Bud Selig Needs to Be Stopped…or does he?
This week, a report was released that Bud Selig wants to add 2 more playoff spots that teams can fight for in 2012.  That would make the playoff total 10 teams. Now I would normally say no way, no how, you can’t do this.  But after further review, I think this has great potential, if done correctly. If I were Bud Selig, the first thing I would do is have massive reconstructive surgery on my face, my God is he ugly. But as far as the playoffs go, I like the proposed plan of having the 2 wild card teams in each league play a best of 3 series, and then have the winners go on to play the 1 seed in each league.  This plan actually works on a few levels.  The first is obvious it lets more teams compete for more playoff spots, which keeps more cities interested. The less obvious effect is on the division.  It actually gives the division winners an advantage.  They will get a few days off to get healthy and set up their pitching rotation the way they want.  If a division comes down to the last day, the team that wins the division gets to rest a few days while the team that loses and has to play a 3 game set and give all that they have to even make the next round. They will feel the effects of not winning that division. I don’t do this very often, actually, I’ve never done this, but I have to give credit to Bud Selig.  I think this time he may be onto something.

And finally…..
                Harmon Killebrew passed away at the age of 74 from a long battle with cancer this week.  Killebrew, a Hall of Famer and legend, was a feared hitter during his career. With a .256 avg, 573 HR’s and 1584 RBI’s, he was no doubt a tremendous player for the Senators/Twins. But that’s not the story I’m here to tell. I remember Killebrew not because I was a Twins fan, or lived in Minnesota.  He retired one year before I was born, so I never got to watch him play. I remember him because my dad was a huge Yankee fan in his younger days, specifically a Mickey Mantle fan.  He used to have all of this memorabilia with pics of the Mick and this other guy.  Almost every slugger photo had all the familiar faces.

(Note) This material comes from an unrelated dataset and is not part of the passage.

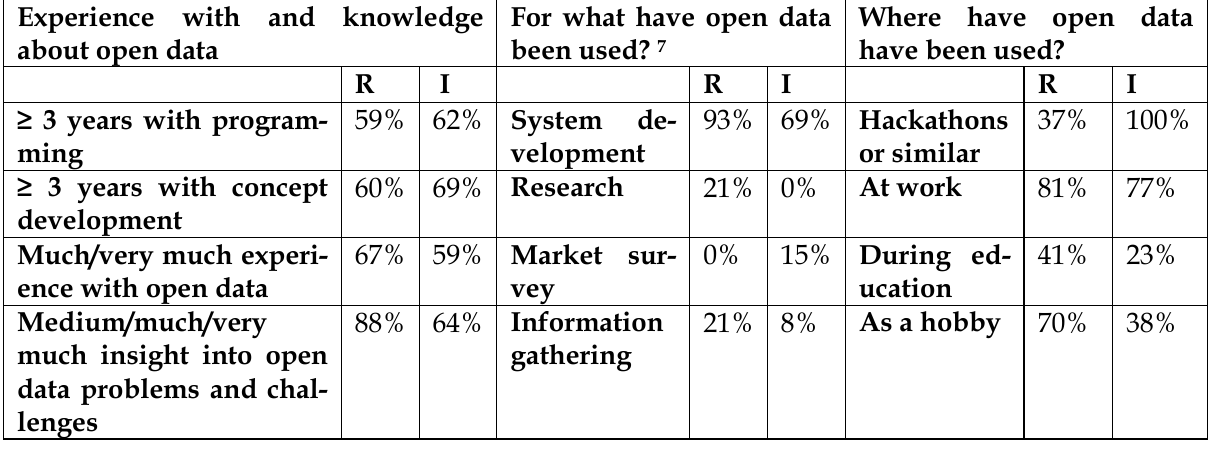
Table 2 Use of open data among questionnaire respondents (R) and interviewees (I) Experience with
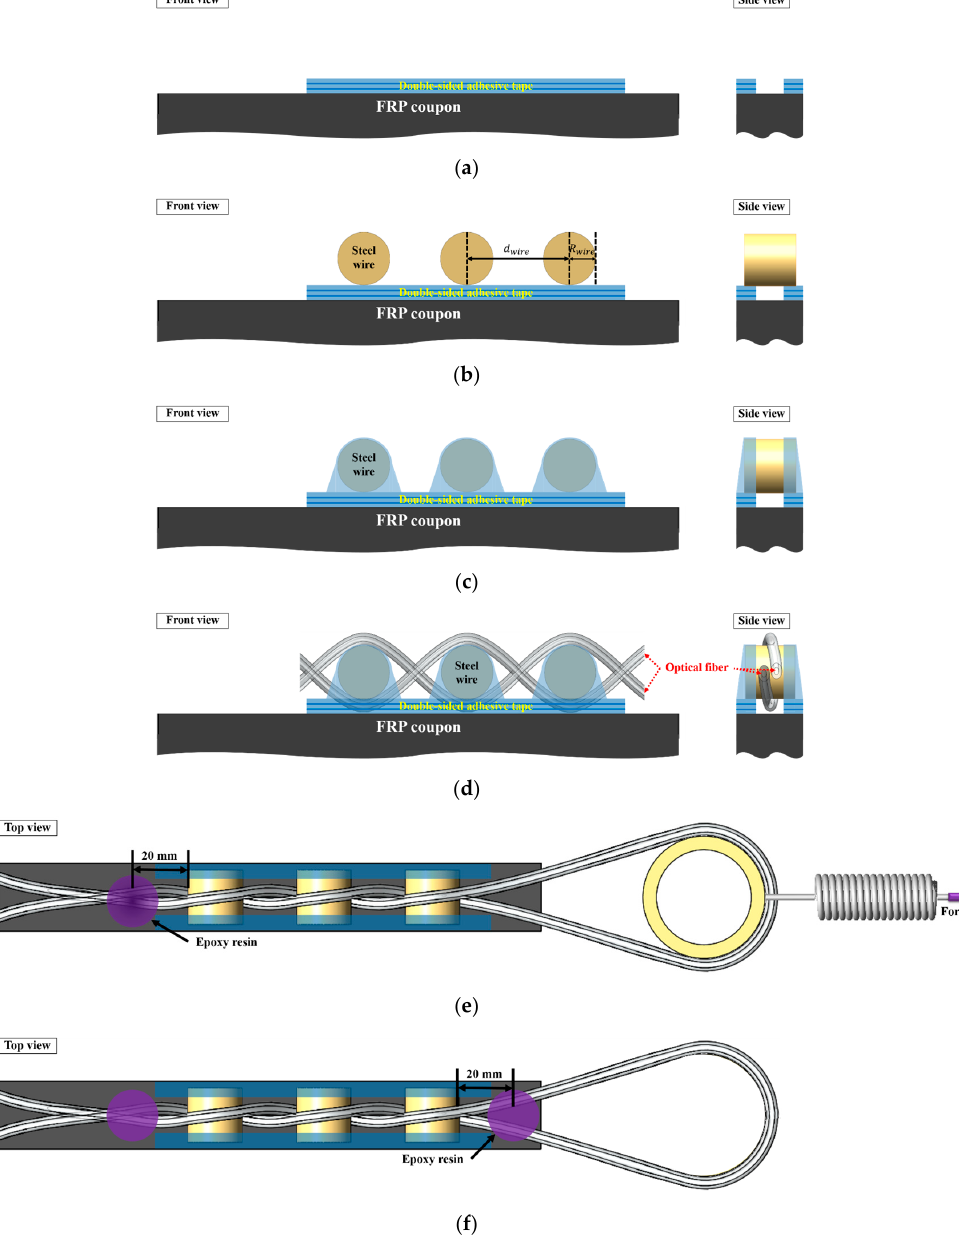
Figure 8. Intensity-based FOS head fabrication process.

Mickey, Hank, Mays and this other guy.  I remember asking him who that was, he said Harmon Killebrew.  Now that was an interesting name to me.  First off, being from NYC, I had never heard the name Harmon before, and secondly, this guy had the word “killer” in his name. I found out later that it wasn’t spelled that way but it sure did sound like “killer.” When I was a tyke I used to run around and pretend to be 2 guys. For hockey I was Captain Barry Beck, we were huge Ranger fans, and for baseball, I was “The Killer.”  That is my memory of Harmon Killebrew. I wasn’t a fan of the man, nor his team, but he is part of my childhood, and part of my early baseball memories even if I never got to see the man play. To me, that’s what sports are all about. RIP Harmon “The Killer” Killebrew.